§ **Document excerpt**:
• • • • •
Web lists-archives.com

Optimizing writes to unchanged files during merges?




So I just had an interesting experience that has happened before too,
but this time I decided to try to figure out *why* it happened.

I'm obviously in the latter part of the kernel merge window, and
things are slowly calming down. I do the second XFS merge during this
window, and it brings in updates just to the fs/xfs/ subdirectory, so
I expect that my test build for the full kernel configuration should
be about a minute.

Instead of recompiles pretty much *everything*, and the test build
takes 22 minutes.

This happens occasionally, and I blame gremlins. But this time I
decided to look at what the gremlins actually *are*.

The diff that git shows for the pull was very clear: only fs/xfs/
changes. But doing

  ls -tr $(git ls-files '*.[chS]') | tail -10

gave the real reason: in between all the fs/xfs/xyz files was this:

    include/linux/mm.h

and yeah, that rather core header file causes pretty much everything
to be re-built.

Now, the reason it was marked as changed is that the xfs branch _had_
in fact changed it, but the changes were already upstream and got
merged away. But the file still got written out (with the same
contents it had before the merge), and 'make' obviously only looks at
modification time, so make rebuilt everything.

Now, because it's still the merge window, I don't have much time to
look into this, but I was hoping somebody in git land would like to
give it a quick look. I'm sure I'm not the only one to have ever been
hit by this, and I don't think the kernel is the only project to hit
it either.

Because it would be lovely if the merging logic would just notice "oh,
that file doesn't change", and not even write out the end result.
• • • • •
§ **Supplied material**:
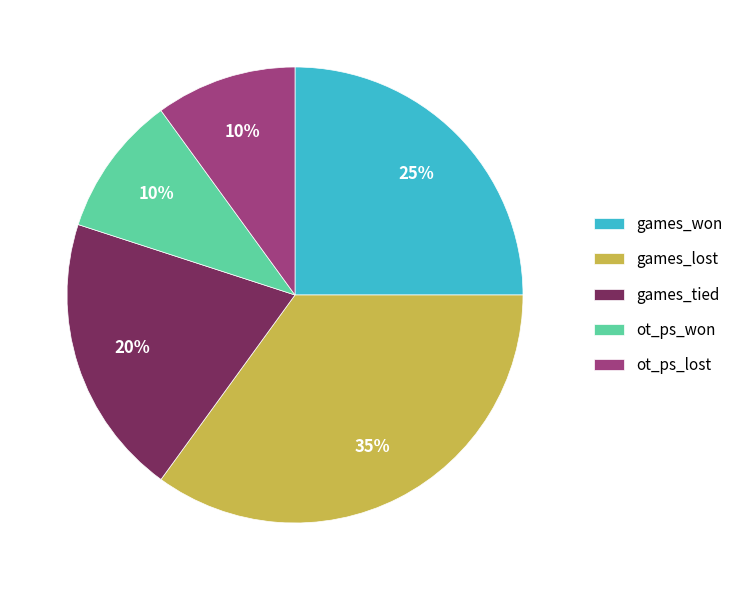

Which category has the biggest portion of the pie?

games_lost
• • • • •
§ **Work instructions**:
**a)** Name every command-line program mentioned in the post about rewriting unchanged files during merges.
**b)** Write the next part of the post about rewriting unchanged files during merges, picking up after its final sentence.
The listing has no connection to the post about rewriting unchanged files during merges.

§ **Exercise answers**:
**a)** git, ls, tail, make

**b)**
For testing, the merge that triggered this git introspection is kernel
commit 80aa76bcd364 ("Merge tag 'xfs-4.17-merge-4' of
git://git.kernel.org/pub/scm/fs/xfs/xfs-linux"), which can act as a
test-case. It's a clean merge, so no kernel knowledge necessary: just
re-merge the parents and see if the modification time of
include/linux/mm.h changes.

I'm guessing some hack in update_file_flags() to say "if the new
object matches the old one, don't do anything" might work. Although I
didn't look if we perhaps end up writing to the working tree copy
earlier already.

Looking at the blame output of that function, most of it is really
old, so this "problem" goes back a long long time.

Just to clarify: this is absolutely not a correctness issue. It's not
even a *git* performance issue. It's literally just a "not updating
the working tree when things don't change results in better behavior
for other tools".

So if somebody gets interested in this problem, that would be great.
And if not, I'll hopefully remember to come back to this next week
when the merge window is over, and take a second look.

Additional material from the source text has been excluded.